For the purposes of insuring construction and engineering projects, there is a critical and sometimes overlooked distinction between insuring the works carried out under the contract, and insuring the underlying property of the employer. A recent Privy Council case considers this distinction.


Contractor's All Risks (CAR) Insurance

CAR insurance is intended to cover accidental physical damage to the contractor’s works being built and any associated temporary structures. Accidental damage typically covered under a CAR policy includes, amongst other things, damage caused by fire, flooding, storms, burst pipes, vandalism and theft. A CAR policy usually covers several parties as identified in the policy, and ends at the practical completion of the works.

The property covered by a CAR policy will be the works under construction, which ultimately will be taken over by the owner on practical completion. So if the works are damaged by fire, the CAR policy should cover the cost of reinstating the works. But what happens where the contractor’s works become integrated in the owner’s pre-existing property, as may be the case in a fit-out or a renovation project. Will the owner’s property also be covered by the CAR insurance? This was the issue considered by the Privy Council in an appeal from the Bahamas.


Sun Alliance Ltd v Scandi Enterprises Ltd [2017] UKPC 10

The relevant facts were as follows:

  • The project in question concerned the renovation of an existing building of 12 units. As the building was unoccupied, the employer took the decision not to insure it, but instead took out a CAR insurance policy, presumably in the expectation that it would cover the whole building.
  • The property insured under the policy was described as the "Contract Works", insured in the sum of BSD$700,000.
  • The CAR policy were largely in standard terms, with one exception, namely that the owner of the building was the sole party insured. The owner intended to carry out the work by directly employing small firms and workmen.
  • A fire occurred during the course of construction, causing extensive damage to the building. At the time of the fire the only works carried out were renovations to 2 of the 12 units and minor plumbing and electrical work in the building. The value of these works was less than BSD$5,000 in total. By contrast, the damage to the pre-existing building was of a greater magnitude.

The key question before the Privy Council was whether damage caused by the fire to the pre-existing building was covered under the CAR policy.


Privy Council Decision

The Privy Council stressed that express terms of an insurance contract, where clear, must be applied. In this case, it was clear from the policy that the "Contract Works" were insured, but not the pre-existing building itself. The result, therefore, was the owner was entitled only to recover under the CAR policy for the value of the fire-damaged works (the value of which was modest), and not for the more extensive damage to the building itself.



The case provides a salutary reminder of the role and limits of CAR insurance. A CAR policy covers physical damage to the contractor’s works, but does not cover damage to the underlying property. A separate property insurance policy should be taken out to cover damage to any pre-existing property of the employer.

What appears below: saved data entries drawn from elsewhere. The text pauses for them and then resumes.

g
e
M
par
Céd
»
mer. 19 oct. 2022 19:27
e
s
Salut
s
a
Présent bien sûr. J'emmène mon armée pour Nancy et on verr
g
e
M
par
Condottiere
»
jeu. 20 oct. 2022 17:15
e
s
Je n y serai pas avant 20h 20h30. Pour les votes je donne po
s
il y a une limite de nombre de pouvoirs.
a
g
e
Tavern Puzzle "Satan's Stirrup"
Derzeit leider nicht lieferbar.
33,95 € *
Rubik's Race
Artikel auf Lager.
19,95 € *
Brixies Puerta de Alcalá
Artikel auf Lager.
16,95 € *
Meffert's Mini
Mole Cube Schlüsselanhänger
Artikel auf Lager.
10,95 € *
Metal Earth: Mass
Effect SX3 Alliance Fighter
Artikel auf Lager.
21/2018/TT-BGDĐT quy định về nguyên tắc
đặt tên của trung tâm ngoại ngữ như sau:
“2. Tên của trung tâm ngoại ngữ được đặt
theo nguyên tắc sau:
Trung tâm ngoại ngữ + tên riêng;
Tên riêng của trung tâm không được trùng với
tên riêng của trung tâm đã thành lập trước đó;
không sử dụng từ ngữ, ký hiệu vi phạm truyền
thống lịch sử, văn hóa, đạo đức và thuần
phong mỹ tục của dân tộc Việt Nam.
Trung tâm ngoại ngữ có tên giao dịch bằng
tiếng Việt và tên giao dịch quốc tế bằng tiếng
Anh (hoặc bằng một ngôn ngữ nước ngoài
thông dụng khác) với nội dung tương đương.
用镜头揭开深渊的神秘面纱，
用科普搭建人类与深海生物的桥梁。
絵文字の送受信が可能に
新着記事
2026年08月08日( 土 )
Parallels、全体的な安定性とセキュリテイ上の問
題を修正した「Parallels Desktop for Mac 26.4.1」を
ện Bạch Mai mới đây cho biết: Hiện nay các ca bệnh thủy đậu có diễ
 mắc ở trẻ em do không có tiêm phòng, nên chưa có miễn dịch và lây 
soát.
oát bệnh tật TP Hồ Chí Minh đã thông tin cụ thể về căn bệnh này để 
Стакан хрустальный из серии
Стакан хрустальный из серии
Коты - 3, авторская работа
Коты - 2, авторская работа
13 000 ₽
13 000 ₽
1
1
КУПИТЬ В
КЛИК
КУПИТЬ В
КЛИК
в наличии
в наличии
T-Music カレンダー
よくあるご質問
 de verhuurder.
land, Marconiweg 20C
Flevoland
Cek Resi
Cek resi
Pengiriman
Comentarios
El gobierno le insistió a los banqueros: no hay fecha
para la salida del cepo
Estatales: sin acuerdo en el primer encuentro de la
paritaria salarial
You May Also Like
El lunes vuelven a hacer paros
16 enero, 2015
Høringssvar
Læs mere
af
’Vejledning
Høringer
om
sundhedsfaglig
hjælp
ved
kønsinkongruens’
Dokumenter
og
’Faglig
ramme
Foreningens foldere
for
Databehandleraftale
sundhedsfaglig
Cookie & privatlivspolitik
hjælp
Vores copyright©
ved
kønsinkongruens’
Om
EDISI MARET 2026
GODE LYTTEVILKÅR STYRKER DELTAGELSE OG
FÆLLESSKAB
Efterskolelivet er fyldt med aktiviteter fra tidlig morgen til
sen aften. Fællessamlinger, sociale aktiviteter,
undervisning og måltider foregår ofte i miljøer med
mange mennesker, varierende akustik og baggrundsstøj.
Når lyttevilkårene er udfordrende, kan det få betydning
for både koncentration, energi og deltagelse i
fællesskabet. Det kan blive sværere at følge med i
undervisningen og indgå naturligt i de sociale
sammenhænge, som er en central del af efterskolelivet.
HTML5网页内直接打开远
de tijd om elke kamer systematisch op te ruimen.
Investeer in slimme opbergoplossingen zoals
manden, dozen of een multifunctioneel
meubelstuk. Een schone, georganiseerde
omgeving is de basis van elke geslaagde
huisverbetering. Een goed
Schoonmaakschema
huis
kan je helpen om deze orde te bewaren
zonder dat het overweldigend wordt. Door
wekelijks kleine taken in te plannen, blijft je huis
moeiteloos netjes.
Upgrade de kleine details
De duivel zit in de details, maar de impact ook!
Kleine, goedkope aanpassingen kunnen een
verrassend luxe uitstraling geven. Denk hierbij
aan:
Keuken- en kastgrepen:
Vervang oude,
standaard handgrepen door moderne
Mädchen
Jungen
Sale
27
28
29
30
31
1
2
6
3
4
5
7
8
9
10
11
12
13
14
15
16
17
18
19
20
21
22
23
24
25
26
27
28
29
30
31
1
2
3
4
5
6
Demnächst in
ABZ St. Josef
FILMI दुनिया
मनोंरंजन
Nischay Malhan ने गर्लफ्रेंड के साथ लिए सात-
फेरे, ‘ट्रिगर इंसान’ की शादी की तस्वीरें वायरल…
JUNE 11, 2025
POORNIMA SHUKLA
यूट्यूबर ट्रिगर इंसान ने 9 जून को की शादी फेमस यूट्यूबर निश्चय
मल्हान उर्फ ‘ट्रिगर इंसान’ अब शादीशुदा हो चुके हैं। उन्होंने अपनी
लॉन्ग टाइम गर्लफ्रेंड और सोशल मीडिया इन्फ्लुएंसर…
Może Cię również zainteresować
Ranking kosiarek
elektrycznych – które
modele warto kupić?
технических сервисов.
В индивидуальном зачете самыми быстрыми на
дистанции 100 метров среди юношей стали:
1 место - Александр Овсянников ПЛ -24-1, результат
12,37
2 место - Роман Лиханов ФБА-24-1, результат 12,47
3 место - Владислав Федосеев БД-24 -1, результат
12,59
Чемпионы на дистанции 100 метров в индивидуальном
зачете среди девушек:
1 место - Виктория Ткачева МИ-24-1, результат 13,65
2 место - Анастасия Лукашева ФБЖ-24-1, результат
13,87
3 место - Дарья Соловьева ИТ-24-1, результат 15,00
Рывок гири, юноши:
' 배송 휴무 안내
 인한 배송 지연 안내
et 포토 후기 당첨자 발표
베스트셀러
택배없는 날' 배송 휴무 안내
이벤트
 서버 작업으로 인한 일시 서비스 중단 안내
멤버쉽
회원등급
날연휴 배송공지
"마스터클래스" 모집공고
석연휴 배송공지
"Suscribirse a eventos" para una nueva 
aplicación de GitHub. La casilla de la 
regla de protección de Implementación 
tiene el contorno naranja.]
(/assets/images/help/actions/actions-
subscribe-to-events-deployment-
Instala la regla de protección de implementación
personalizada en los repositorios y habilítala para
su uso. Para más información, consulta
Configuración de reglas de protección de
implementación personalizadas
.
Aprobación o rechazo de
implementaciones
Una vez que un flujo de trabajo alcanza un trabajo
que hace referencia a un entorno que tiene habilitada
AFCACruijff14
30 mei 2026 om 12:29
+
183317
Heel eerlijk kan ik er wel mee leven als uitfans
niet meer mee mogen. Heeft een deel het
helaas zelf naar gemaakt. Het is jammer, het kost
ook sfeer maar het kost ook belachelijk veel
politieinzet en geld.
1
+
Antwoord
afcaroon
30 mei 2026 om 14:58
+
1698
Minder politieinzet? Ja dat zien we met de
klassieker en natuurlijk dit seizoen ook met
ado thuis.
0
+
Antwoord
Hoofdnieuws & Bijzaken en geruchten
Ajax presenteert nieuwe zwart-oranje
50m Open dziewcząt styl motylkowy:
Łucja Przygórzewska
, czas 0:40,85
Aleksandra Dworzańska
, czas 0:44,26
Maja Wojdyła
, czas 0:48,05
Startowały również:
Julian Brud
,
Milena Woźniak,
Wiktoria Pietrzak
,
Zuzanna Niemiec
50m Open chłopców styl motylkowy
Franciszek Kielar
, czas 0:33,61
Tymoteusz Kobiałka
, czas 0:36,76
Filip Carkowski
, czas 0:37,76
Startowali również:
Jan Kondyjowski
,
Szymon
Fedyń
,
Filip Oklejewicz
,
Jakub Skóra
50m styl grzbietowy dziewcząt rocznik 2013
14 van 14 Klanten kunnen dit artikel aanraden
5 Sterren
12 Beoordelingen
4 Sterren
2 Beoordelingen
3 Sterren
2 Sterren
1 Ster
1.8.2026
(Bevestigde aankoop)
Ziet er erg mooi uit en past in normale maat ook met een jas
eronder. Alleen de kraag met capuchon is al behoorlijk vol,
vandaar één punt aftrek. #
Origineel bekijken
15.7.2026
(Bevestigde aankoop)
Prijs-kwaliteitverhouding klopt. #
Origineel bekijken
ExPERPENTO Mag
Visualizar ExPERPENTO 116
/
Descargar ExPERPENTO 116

  • The distinctions between these forms of insurance are, helpfully, reflected in standard forms of construction and engineering contracts. For example, under the FIDIC Red Book (1999):
  • The requirement to insure "the Works" is set out in Sub-Clause 18.2; and

The requirement to insure against any loss of or damage to "physical property" (with the exception of the property covered under Sub-Clause 18.2) is addressed under Sub-Clause 18.3. Such "physical property" would include the property of the Employer, such as a pre-existing building.

Insuring a construction or engineering project does not usually involve taking out a single policy to cover against all risks and eventualities. Perhaps an "all risks" policy may, by its name, create the initial impression that it operates in such a way. But as this Privy Council case illustrates, it is the detail of the policy which matters.